• **Activity**:
Do any lines in the data below contain "scroll"? If so, copy every one of them.

• **Data in this exercise**:
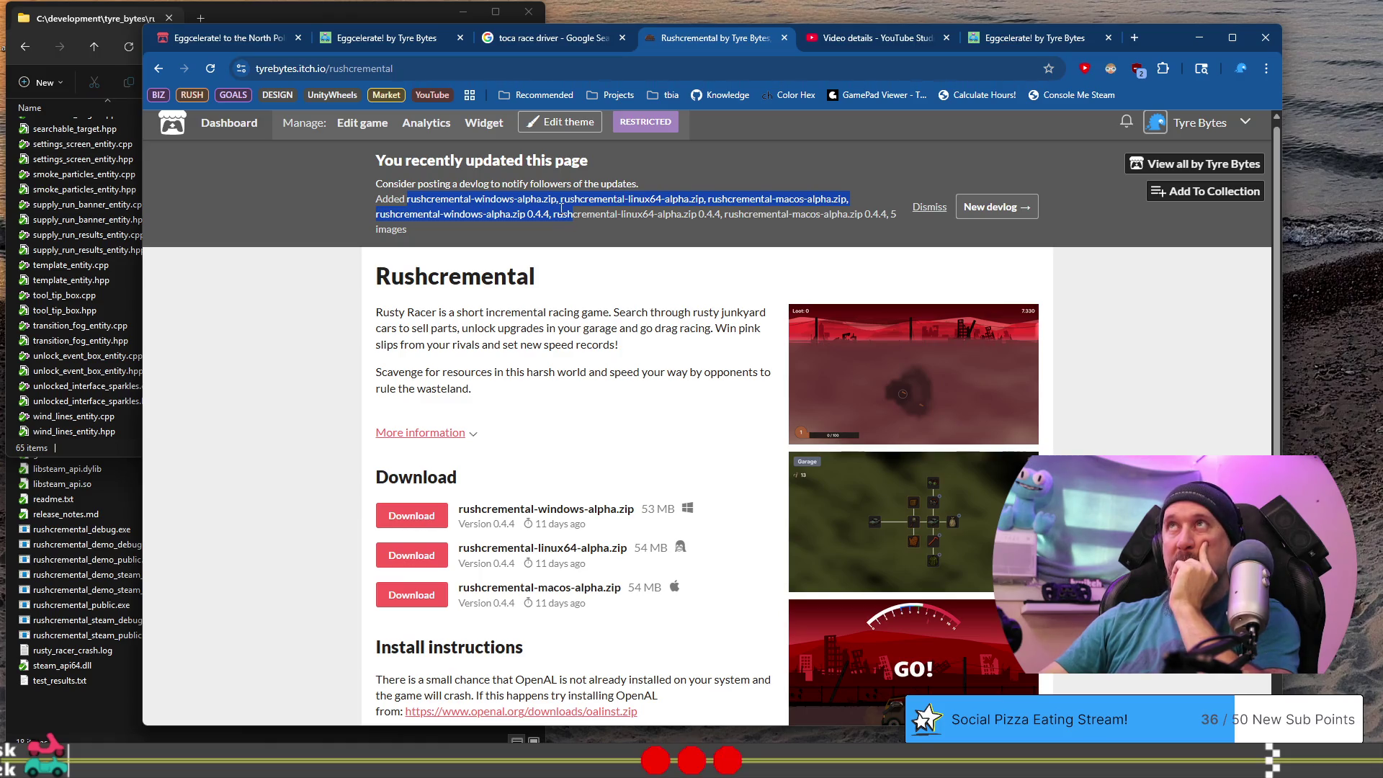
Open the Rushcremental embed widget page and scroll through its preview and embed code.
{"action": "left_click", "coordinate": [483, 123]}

* * *

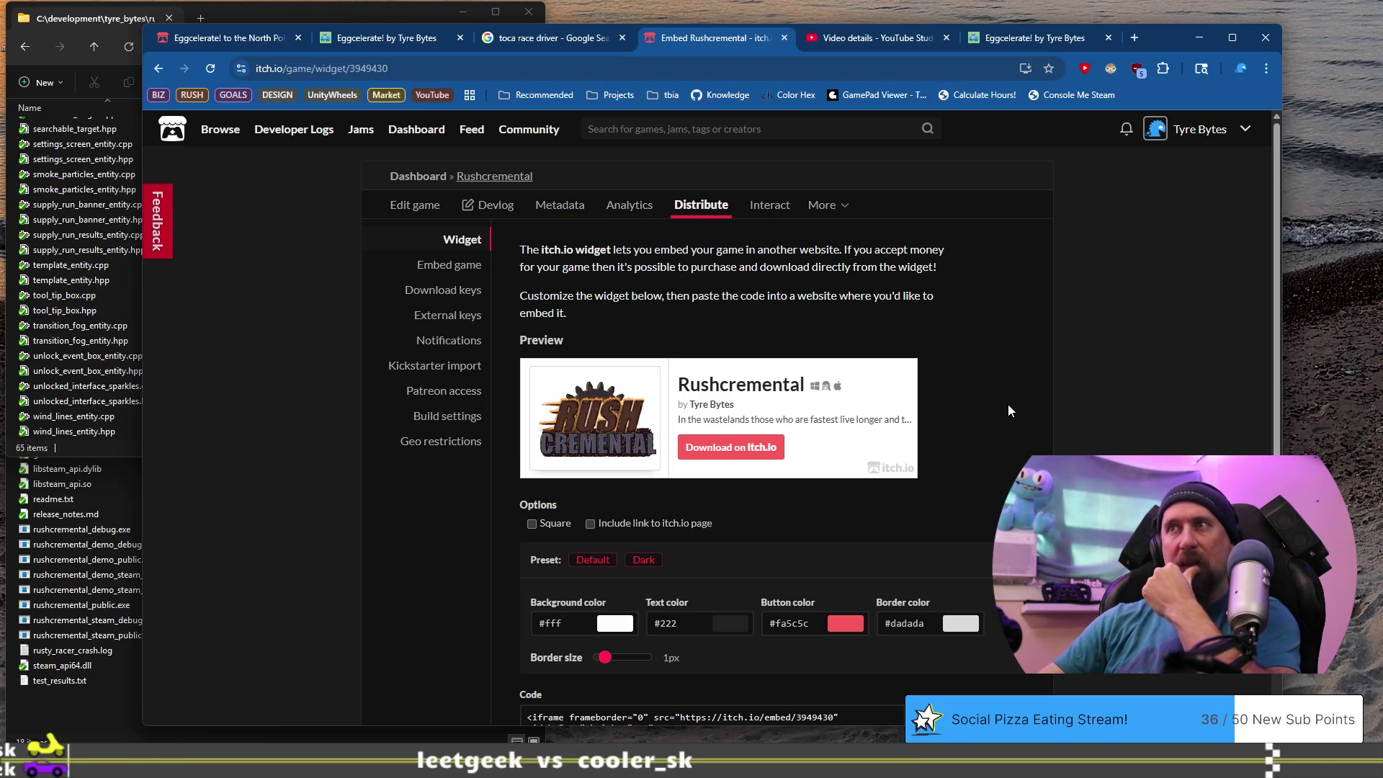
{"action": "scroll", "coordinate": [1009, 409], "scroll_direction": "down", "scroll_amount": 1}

• **Result of this exercise**:
Open the Rushcremental embed widget page and scroll through its preview and embed code.
{"action": "scroll", "coordinate": [1009, 409], "scroll_direction": "down", "scroll_amount": 1}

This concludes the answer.